Das ist in der hinsicht fuer mich interessant, als dass ich ueber ajax request an die servlets schicke und ich ungern will, dass diese sich gegenseitig lahmlegen.

Danke euch.


----------



## maki (19. Mai 2008)

> Ich habe verschiedene Servlets als war aufm Jboss deployed.


Wenn du keine EJBs hast, brauchst du keinen JBoss, der normale Tomcat reicht und ist dann die viel bessere Alternative.



> Soviel ich weiss gibt es pro Session stehts eine Instanz eines Servlets - richtig ?


Falsch.
Ein Thread pro Request, aber nur ein einziges Servlet, Sessions haben da nix mit zu tun.



> Was ist wenn ich nun ueber versch. Http Requests zwei servlets anspreche - laufen die in untersch. Threads oder teilen sie sich einen ?


Jeweils ein eigener Thread.



> Das ist in der hinsicht fuer mich interessant, als dass ich ueber ajax request an die servlets schicke und ich ungern will, dass diese sich gegenseitig lahmlegen.


Tja, so ist das in einem Multithreaded Environment, musst threadsicher programmieren.


----------



## Grasstampfer (20. Mai 2008)

maki hat gesagt.:
			
		

> > Ich habe verschiedene Servlets als war aufm Jboss deployed.
> 
> 
> Wenn du keine EJBs hast, brauchst du keinen JBoss, der normale Tomcat reicht und ist dann die viel bessere Alternative.


momentan habe wir auf der arbeit nur den jboss aufgrund anderer projekte. Warum genau waere hierfuer der Tomcat wesentlich besser ?



			
				maki hat gesagt.:
			
		

> > Soviel ich weiss gibt es pro Session stehts eine Instanz eines Servlets - richtig ?
> 
> 
> Falsch.
> Ein Thread pro Request, aber nur ein einziges Servlet, Sessions haben da nix mit zu tun.


mhm - mal schaun ob ich das richtig verstanden habe.

jeder request arbeitet in einem eigenen Thread - alle Threads bzw Requests arbeiten aber auf dem gleichen Servlet ?

Bsp: Es gibt Servlet A, das von Servlet B erbt. Und es gibt Servlet C, was auch von Servlet B erbt. 
Nun kommt Request 1 an das Servlet A und Request 2 an das Servlet C... beide requests arbeiten in untersch. Threads auf untersch. Servlets.
Waehrend Request 1 noch laeuft kommt Request 3 auch an Servlet A... Request 1 und Request 3 arbeiten in untersch. Threads auf dem gleichen Servlet 

richtig ?



> Das ist in der hinsicht fuer mich interessant, als dass ich ueber ajax request an die servlets schicke und ich ungern will, dass diese sich gegenseitig lahmlegen.

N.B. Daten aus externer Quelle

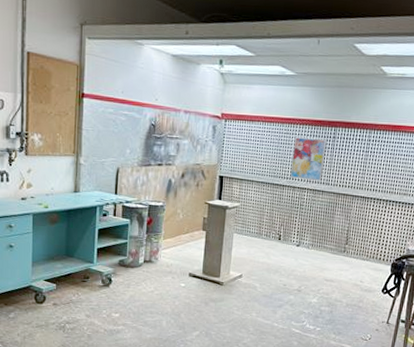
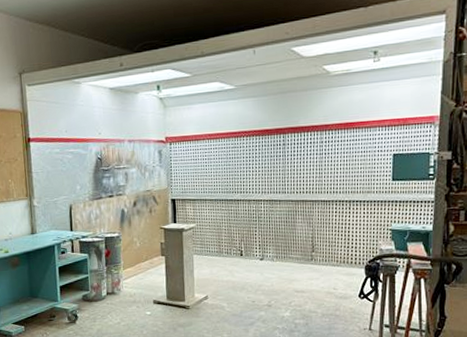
wall art: present [290,136,327,182] -> none [242,147,277,192]

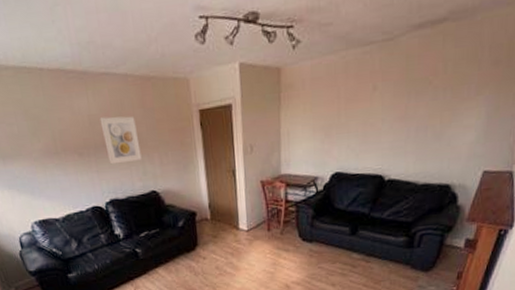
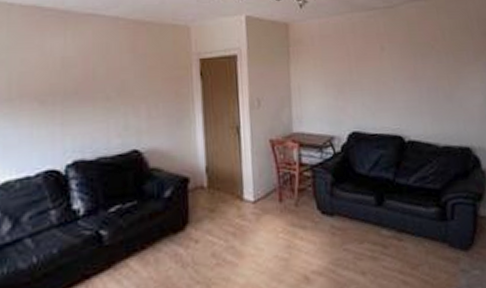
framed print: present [99,116,142,165] -> none [76,60,124,116]

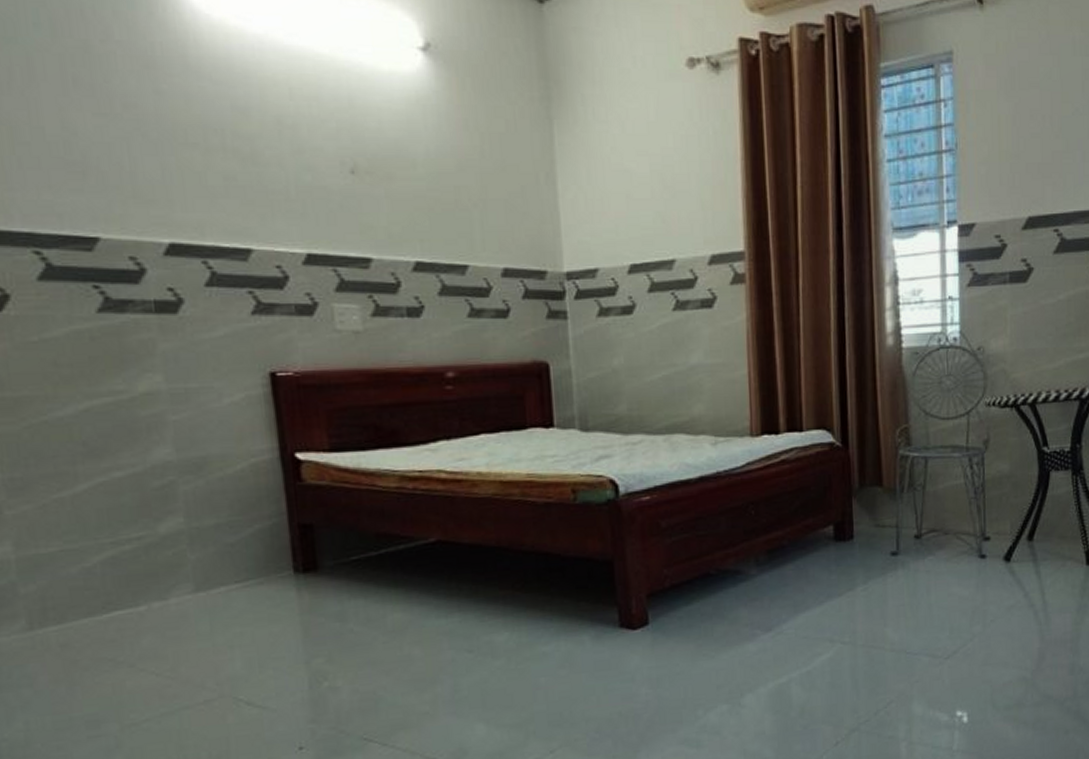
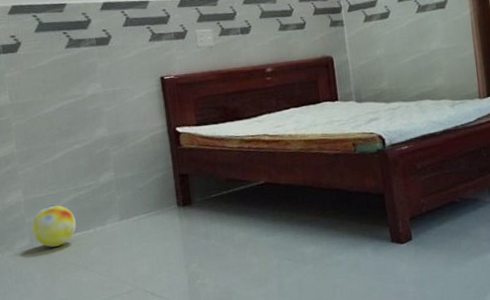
ball: none [30,566,115,634] -> present [31,205,76,247]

Tja, so ist das in einem Multithreaded Environment, musst threadsicher programmieren.[/quote]
jo das ist dann klar 

danke dir


----------



## maki (20. Mai 2008)

> momentan habe wir auf der arbeit nur den jboss aufgrund anderer projekte. Warum genau waere hierfuer der Tomcat wesentlich besser ?


JBoss hat auch einen Tomcat, aber eine "embedded" Version, andere Verzeichnissstruktur etc. pp.
Tomcat an sich ist viel leichtgewichtiger als JBoss, einfacher zu entwickeln, bessere IDE Unterstützung (WTP in Eclipse), einfacherer Deploy.
Ohne EJBs gibt es keinen Grund den JBoss herzunehmen, umständlicher als nötig.

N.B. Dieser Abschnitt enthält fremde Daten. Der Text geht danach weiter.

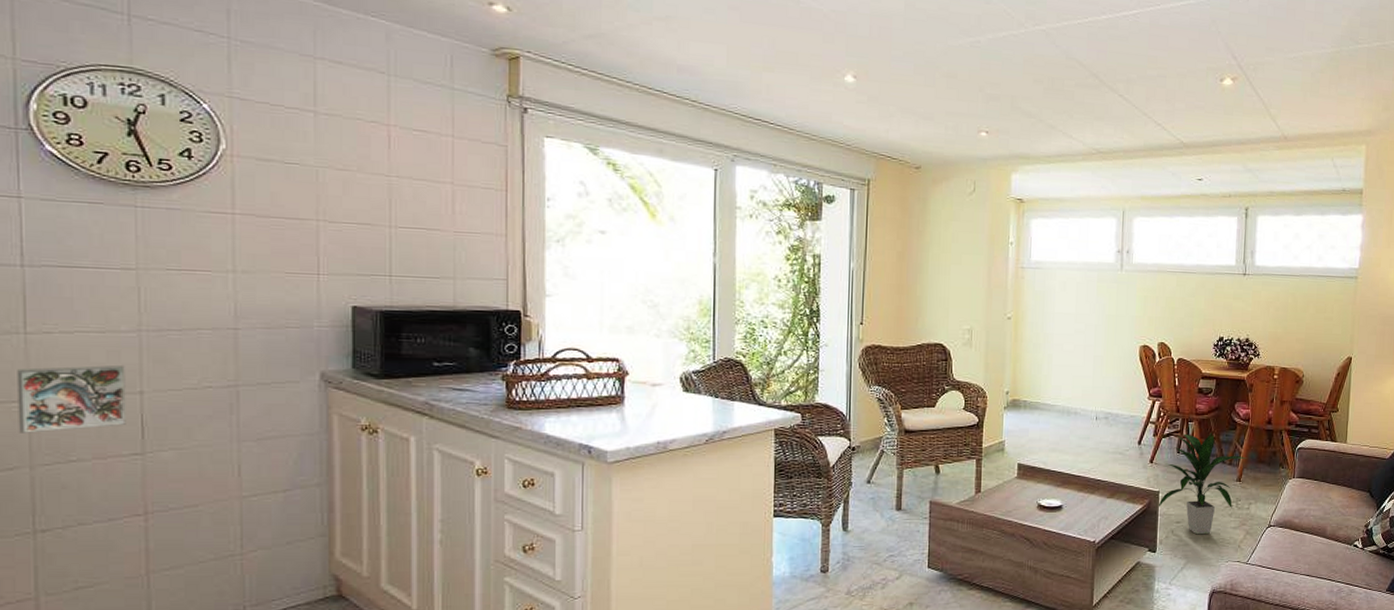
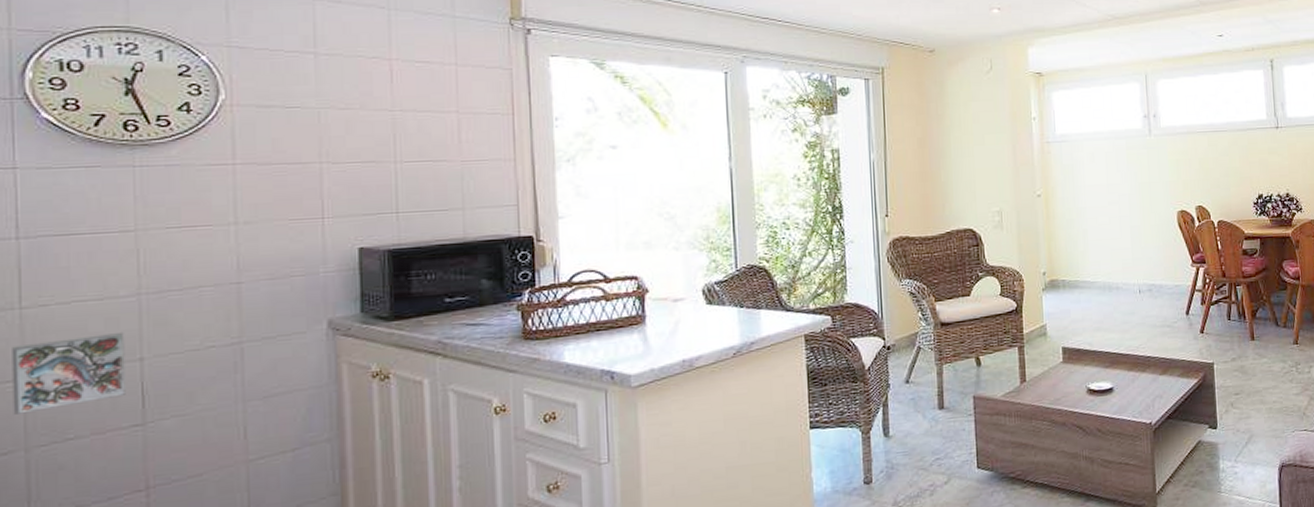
indoor plant: present [1158,431,1248,535] -> none [1214,294,1302,406]

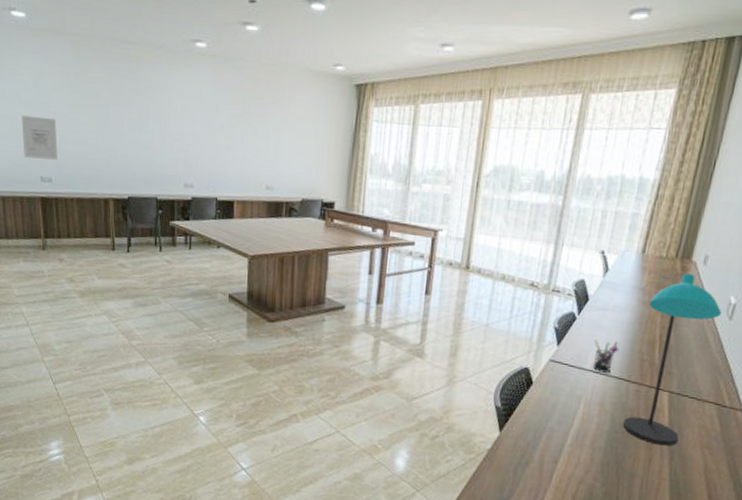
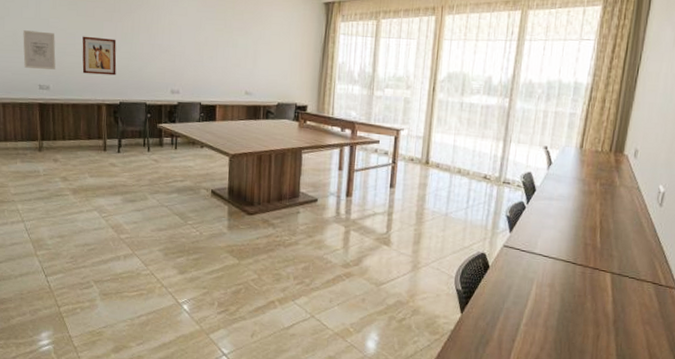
wall art: none [86,122,124,167] -> present [82,36,117,76]
pen holder: present [592,340,619,373] -> none [542,226,565,257]
desk lamp: present [623,273,722,446] -> none [572,165,653,323]

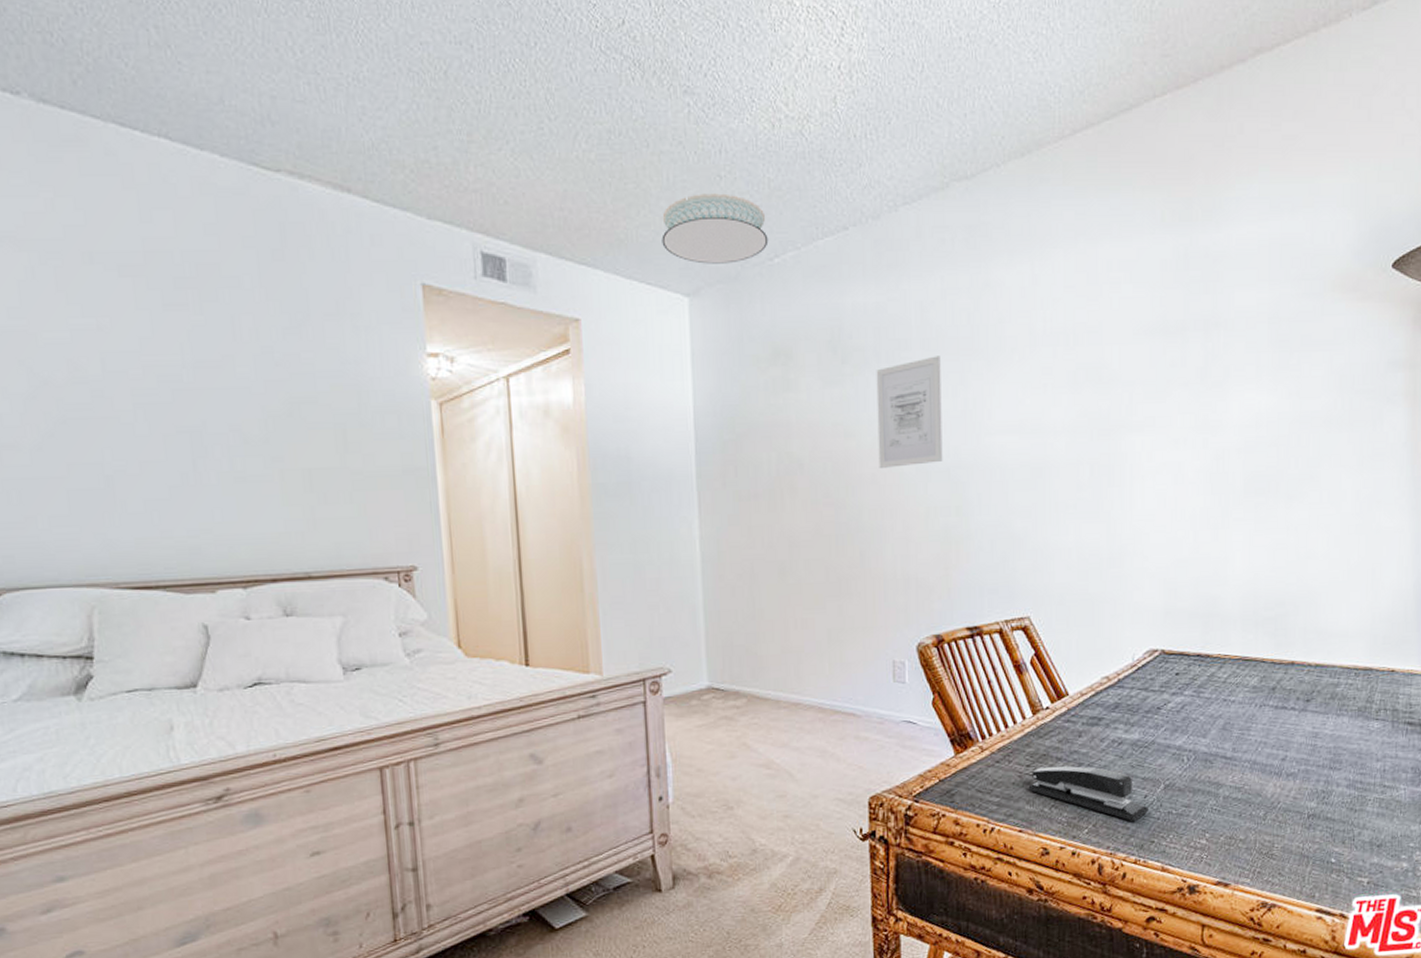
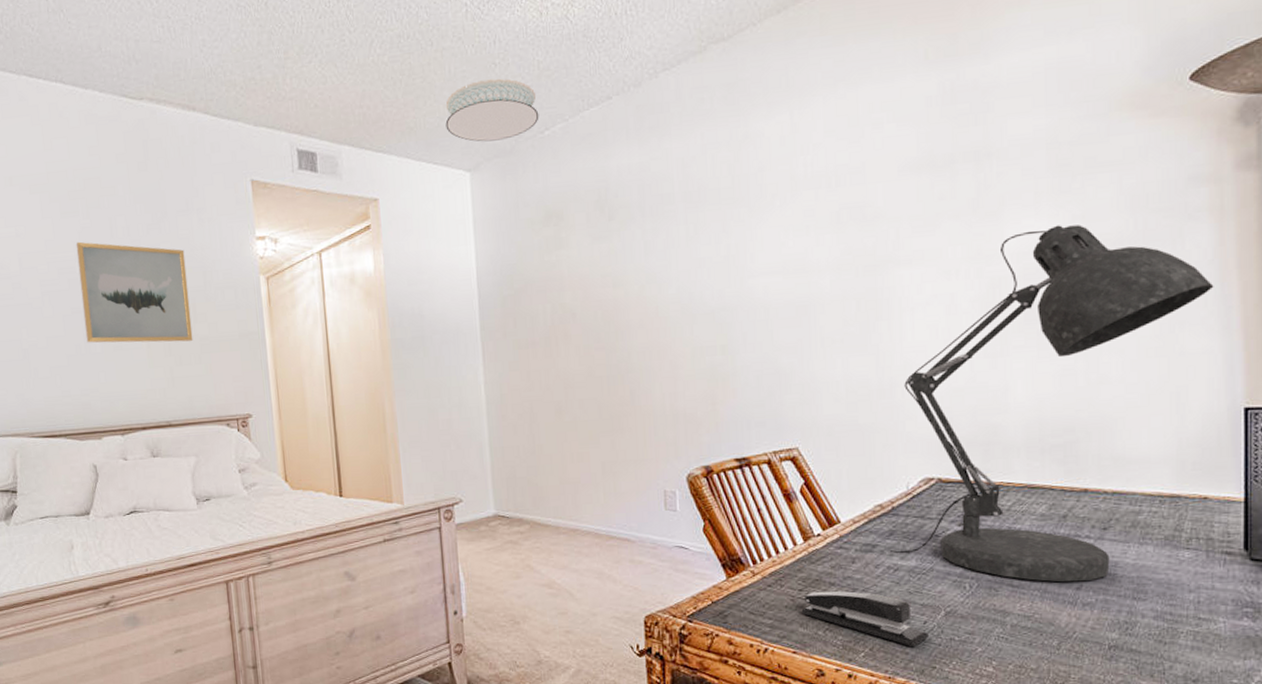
wall art: none [183,342,343,476] -> present [76,241,193,343]
wall art: present [876,356,943,468] -> none [641,206,707,314]
desk lamp: none [1114,400,1406,754] -> present [889,224,1214,583]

> jeder request arbeitet in einem eigenen Thread - alle Threads bzw Requests arbeiten aber auf dem gleichen Servlet ?


Ja.
Es gibt nur eine Servletinstanz pro Servletmapping (in der web.xml) und das ist gut so.
Alle Request schlagen mit einem eigenen Threads in diesem Servlet auf, deswegen ist da besondere Vorsicht geboten bez. geteilter Ressourcen, und sei es auch nur Instanzvariablen (wenn, dann nur lesen!).



> Bsp: Es gibt Servlet A, das von Servlet B erbt. Und es gibt Servlet C, was auch von Servlet B erbt.
> Nun kommt Request 1 an das Servlet A und Request 2 an das Servlet C... beide requests arbeiten in untersch. Threads auf untersch. Servlets.
> Waehrend Request 1 noch laeuft kommt Request 3 auch an Servlet A... Request 1 und Request 3 arbeiten in untersch. Threads auf dem gleichen Servlet
> 
> richtig ?


k.A. warum du da Vererbung mit rein bringst (), aber im Prinzip ja.


----------



## Grasstampfer (20. Mai 2008)

maki hat gesagt.:
			
		

> k.A. warum du da Vererbung mit rein bringst (), aber im Prinzip ja.


oeh - ja... gute frage ;-)

danke dir vielmals fuer die information....


----------